We propose a novel visual landmark sequence-based indoor localization (VLSIL) framework, and we first illustrate its basic idea. Suppose there is an indoor space that has seven locations as shown in Figure 1a. For each location, there is a landmark representing it as shown in Figure 1b and the color indicates the landmark type. Pedestrians can only walk from one location to the others linked by a path. Suppose pedestrians reach the location L(2) without knowing it and observe the red landmark. Their locations cannot be determined since there is more than one location denoted by the red landmark (e.g., LM(5) and LM(7)). Suppose pedestrians observe red, green, and blue landmarks in sequence in their path. They can be sure they start from LM(2), go through LM(4), and arrive at LM(6), because LM(2), LM(4), and LM(6) are the only valid path. The VLSIL achieves localization through taking photos (video) of a location to determine the current position by matching a sequence of previously discovered landmarks against the topological map of the space.

Methods

In this paper, we propose a robust landmark representation using sematic information. A CNN-based landmark detector is proposed to determine landmark type. Unlike previous approaches using handcrafted features, our detector learns the distinctive features to distinguish target objects and background. Moreover, it can be used for off-the-shelf scenes without changing. The learned features are not derived from a single space but from a combination of color, gradients, and geometric space. With a proper training dataset, it stays robust to landmark variations caused by illumination and other deformations. CNN was selected due to its high performance in image classification [22] and indoor scene recognition [23] and outperforms approaches based on handcrafted features.

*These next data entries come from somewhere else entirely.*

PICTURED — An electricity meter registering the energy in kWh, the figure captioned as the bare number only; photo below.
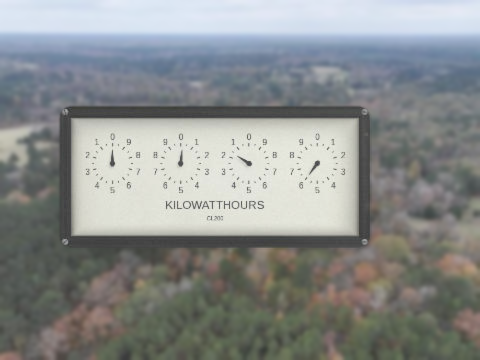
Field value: 16
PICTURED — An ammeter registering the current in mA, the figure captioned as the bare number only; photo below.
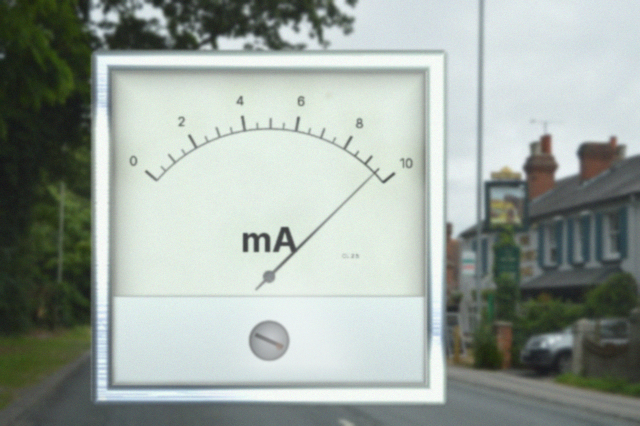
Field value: 9.5
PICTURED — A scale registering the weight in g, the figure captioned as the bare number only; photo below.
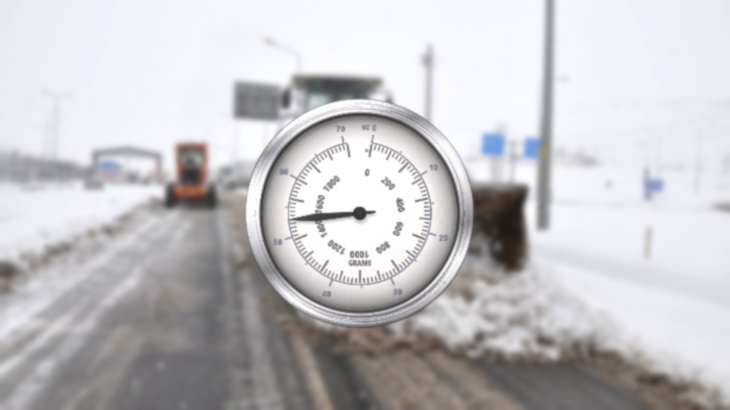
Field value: 1500
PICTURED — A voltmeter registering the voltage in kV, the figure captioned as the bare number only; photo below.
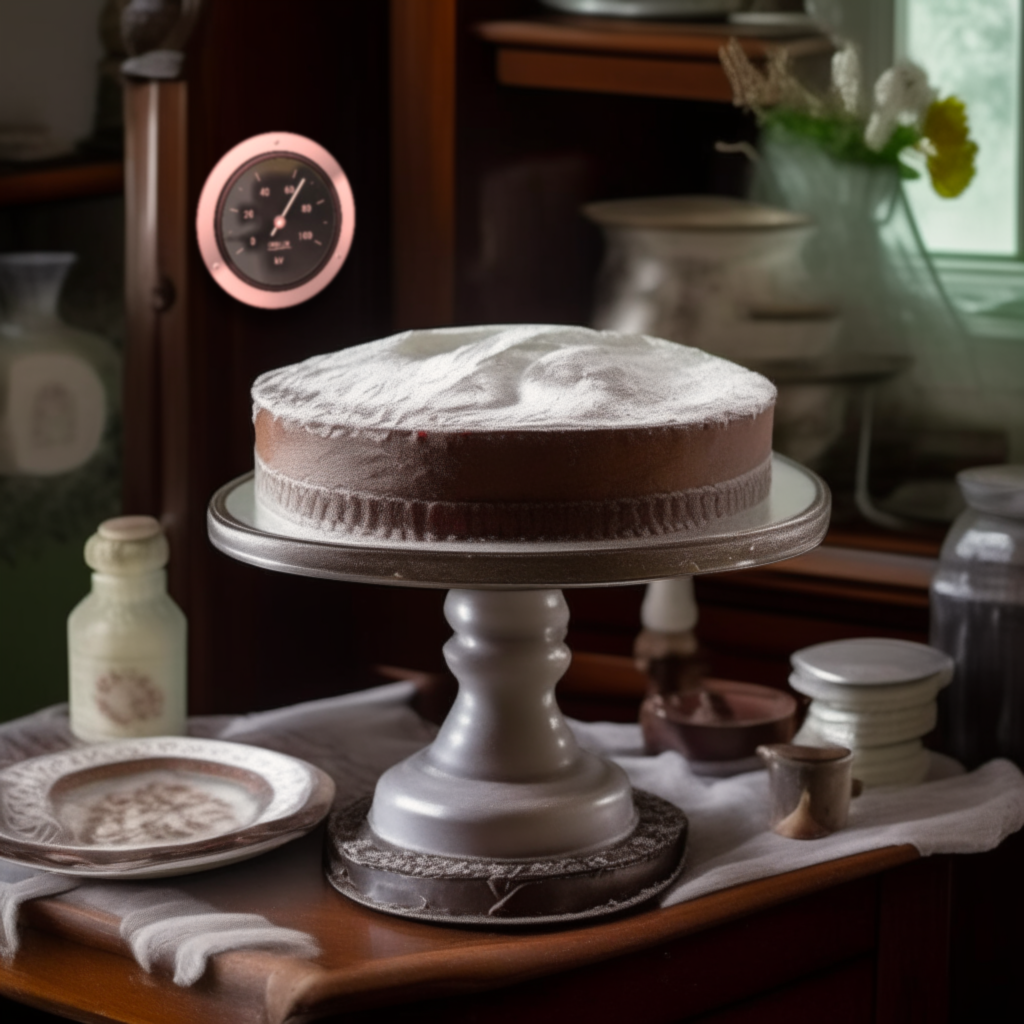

We propose a matching algorithm based on a second order hidden Markov model (HMM2) to utilize landmark connecting information and sematic information for landmark recognition. An HMM2 is able to involve the walking direction in the process of landmark recognition. The walking direction is introduced to constrain the landmark connectivity. In this manner, more contextual information is taken into account for landmark localization, so indoor scene ambiguity is reduced.

 

Results

Landmark detection performance

Our method correctly detected all landmarks in all routes. The ANN-based detector correctly detected landmarks in Route 2 and Route 3. Some walls were wrongly detected as doors in Routes 3, 5, 6, and 7. This demonstrates that our detector outperforms the detector using handcrafted features. Currently, the proposed method cannot be achieved in real time. The majority of time is spent on landmark detection. Although the average time of classifying an image is short using our convolutional neural network (about 0.012 s on our machine), the average time to process a landmark image is about7 s. The process is time-consuming for two reasons. Firstly, we choose an effective selective search algorithm to generate patches from landmark images, which costs about 3–4 s to generate reliable patches. Secondly, we feed 300 patches of a landmark image to the network to correctly detect landmarks, which takes an extra 3 s. It should be noted that the detection process can be optimized with the development of object detection technologies in computer vision.

Localization Performance

We further draw comparisons with the HMM-based method in two situations, and the statistical results are shown in Table 5. The number of possible paths is used to report the comparison result. It is notable that the HMM fails to localize all landmark sequences without a known start and only Route 5 is accurately localized given the start position. In addition, our method outperforms the HMM-based method in seven routes with the same conditions.